→ **TASK DESCRIPTION**
While you copy the lines below, skip the pictures and keep the rest exact.

→ **INFORMATION GIVEN**

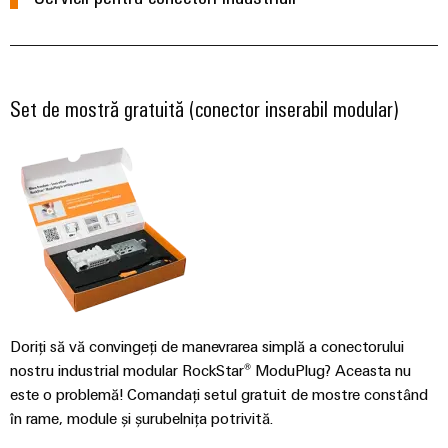
Carcase
modificate
și
Set de mostră gratuită (conector inserabil modular)
echipate
Seturi
de
cabluri
personalizate
Inovații în
materie de
produse
Doriți să vă convingeți de manevrarea simplă a conectorului
Conectivitate
nostru industrial modular RockStar® ModuPlug? Aceasta nu
practică pentru
industria
este o problemă! Comandați setul gratuit de mostre constând
dumneavoastră.
în rame, module și șurubelnița potrivită.
Inovațiile
noastre pentru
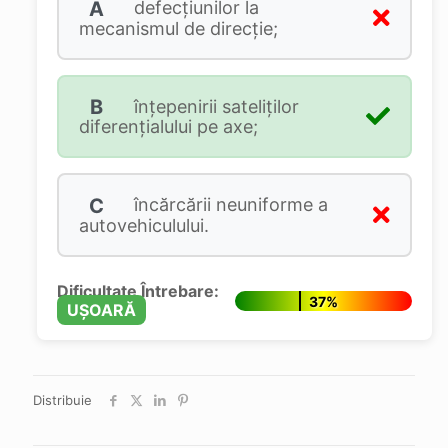
A
defecţiunilor la
mecanismul de direcţie;
B
înţepenirii sateliţilor
diferenţialului pe axe;
C
încărcării neuniforme a
autovehiculului.
Dificultate Întrebare:
37%
UȘOARĂ
Distribuie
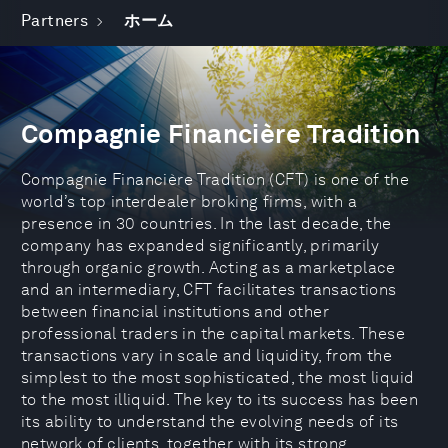
Partners
ホーム
Compagnie Financière Tradition
Compagnie Financière Tradition (CFT) is one of the
world’s top interdealer broking firms, with a
presence in 30 countries. In the last decade, the
company has expanded significantly, primarily
through organic growth. Acting as a marketplace
and an intermediary, CFT facilitates transactions
between financial institutions and other
professional traders in the capital markets. These
transactions vary in scale and liquidity, from the
simplest to the most sophisticated, the most liquid
to the most illiquid. The key to its success has been
its ability to understand the evolving needs of its
network of clients, together with its strong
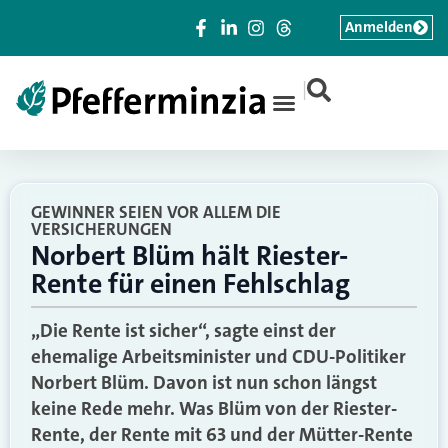
Anmelden
|
GEWINNER SEIEN VOR ALLEM DIE
VERSICHERUNGEN
Norbert Blüm hält Riester-
Rente für einen Fehlschlag
„Die Rente ist sicher“, sagte einst der
ehemalige Arbeitsminister und CDU-Politiker
Norbert Blüm. Davon ist nun schon längst
keine Rede mehr. Was Blüm von der Riester-
Rente, der Rente mit 63 und der Mütter-Rente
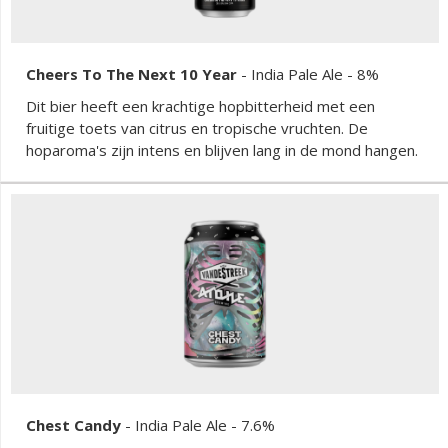
Cheers To The Next 10 Year
-
India Pale Ale
- 8%
Dit bier heeft een krachtige hopbitterheid met een
fruitige toets van citrus en tropische vruchten. De
hoparoma's zijn intens en blijven lang in de mond hangen.
Chest Candy
-
India Pale Ale
- 7.6%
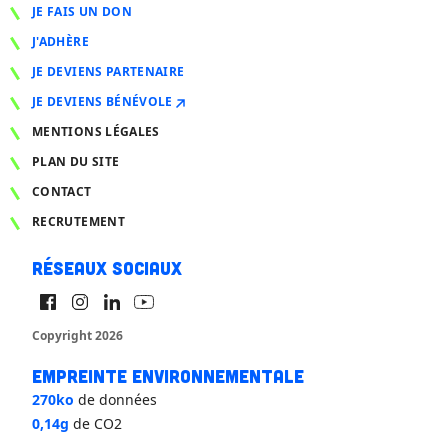
JE FAIS UN DON
J'ADHÈRE
JE DEVIENS PARTENAIRE
JE DEVIENS BÉNÉVOLE
MENTIONS LÉGALES
PLAN DU SITE
CONTACT
RECRUTEMENT
Réseaux sociaux
Copyright 2026
Empreinte environnementale
270ko
de données
0,14g
de CO2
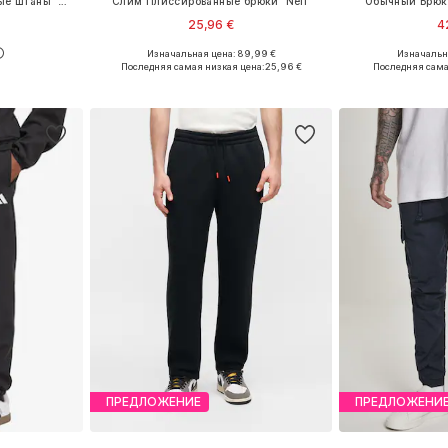
Свободный крой Спортивные штаны 'ACE SPORTS 8'
Слим Плиссированные брюки 'Neli'
Обычный Брюки
25,96 €
4
+
7
Изначальная цена: 89,99 €
Изначальна
M, L, XL
Доступные размеры: 56
Доступно мн
Последняя самая низкая цена:
25,96 €
Последняя сама
рзину
Добавить в корзину
Добавит
ПРЕДЛОЖЕНИЕ
ПРЕДЛОЖЕНИ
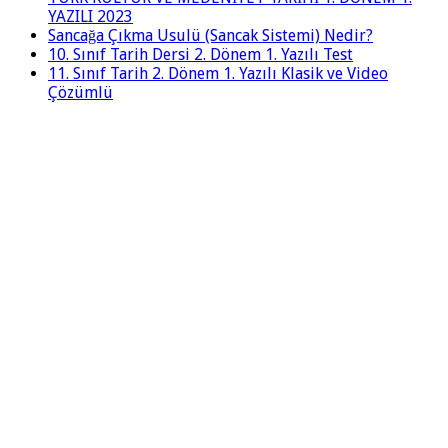
YAZILI 2023
Sancağa Çıkma Usulü (Sancak Sistemi) Nedir?
10. Sınıf Tarih Dersi 2. Dönem 1. Yazılı Test
11. Sınıf Tarih 2. Dönem 1. Yazılı Klasik ve Video
Çözümlü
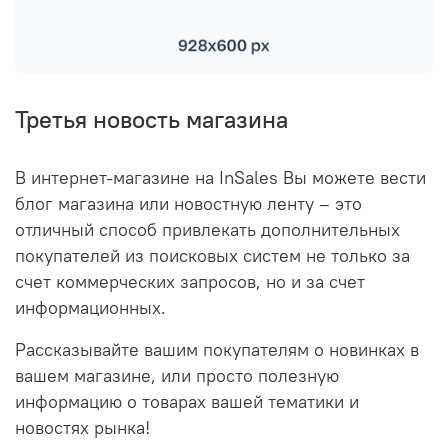
Третья новость магазина
В интернет-магазине на InSales Вы можете вести
блог магазина или новостную ленту – это
отличный способ привлекать дополнительных
покупателей из поисковых систем не только за
счет коммерческих запросов, но и за счет
информационных.
Рассказывайте вашим покупателям о новинках в
вашем магазине, или просто полезную
информацию о товарах вашей тематики и
новостях рынка!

→ **ANSWER TO THE EXERCISE**
Carcase
modificate
și
Set de mostră gratuită (conector inserabil modular)
echipate
Seturi
de
cabluri
personalizate
Inovații în
materie de
produse
Doriți să vă convingeți de manevrarea simplă a conectorului
Conectivitate
nostru industrial modular RockStar® ModuPlug? Aceasta nu
practică pentru
industria
este o problemă! Comandați setul gratuit de mostre constând
dumneavoastră.
în rame, module și șurubelnița potrivită.
Inovațiile
noastre pentru
A
defecţiunilor la
mecanismul de direcţie;
B
înţepenirii sateliţilor
diferenţialului pe axe;
C
încărcării neuniforme a
autovehiculului.
Dificultate Întrebare:
37%
UȘOARĂ
Distribuie
Partners
ホーム
Compagnie Financière Tradition
Compagnie Financière Tradition (CFT) is one of the
world’s top interdealer broking firms, with a
presence in 30 countries. In the last decade, the
company has expanded significantly, primarily
through organic growth. Acting as a marketplace
and an intermediary, CFT facilitates transactions
between financial institutions and other
professional traders in the capital markets. These
transactions vary in scale and liquidity, from the
simplest to the most sophisticated, the most liquid
to the most illiquid. The key to its success has been
its ability to understand the evolving needs of its
network of clients, together with its strong
Anmelden
|
GEWINNER SEIEN VOR ALLEM DIE
VERSICHERUNGEN
Norbert Blüm hält Riester-
Rente für einen Fehlschlag
„Die Rente ist sicher“, sagte einst der
ehemalige Arbeitsminister und CDU-Politiker
Norbert Blüm. Davon ist nun schon längst
keine Rede mehr. Was Blüm von der Riester-
Rente, der Rente mit 63 und der Mütter-Rente
Cheers To The Next 10 Year
-
India Pale Ale
- 8%
Dit bier heeft een krachtige hopbitterheid met een
fruitige toets van citrus en tropische vruchten. De
hoparoma's zijn intens en blijven lang in de mond hangen.
Chest Candy
-
India Pale Ale
- 7.6%
JE FAIS UN DON
J'ADHÈRE
JE DEVIENS PARTENAIRE
JE DEVIENS BÉNÉVOLE
MENTIONS LÉGALES
PLAN DU SITE
CONTACT
RECRUTEMENT
Réseaux sociaux
Copyright 2026
Empreinte environnementale
270ko
de données
0,14g
de CO2
Свободный крой Спортивные штаны 'ACE SPORTS 8'
Слим Плиссированные брюки 'Neli'
Обычный Брюки
25,96 €
4
+
7
Изначальная цена: 89,99 €
Изначальна
M, L, XL
Доступные размеры: 56
Доступно мн
Последняя самая низкая цена:
25,96 €
Последняя сама
рзину
Добавить в корзину
Добавит
ПРЕДЛОЖЕНИЕ
ПРЕДЛОЖЕНИ
YAZILI 2023
Sancağa Çıkma Usulü (Sancak Sistemi) Nedir?
10. Sınıf Tarih Dersi 2. Dönem 1. Yazılı Test
11. Sınıf Tarih 2. Dönem 1. Yazılı Klasik ve Video
Çözümlü
Третья новость магазина
В интернет-магазине на InSales Вы можете вести
блог магазина или новостную ленту – это
отличный способ привлекать дополнительных
покупателей из поисковых систем не только за
счет коммерческих запросов, но и за счет
информационных.
Рассказывайте вашим покупателям о новинках в
вашем магазине, или просто полезную
информацию о товарах вашей тематики и
новостях рынка!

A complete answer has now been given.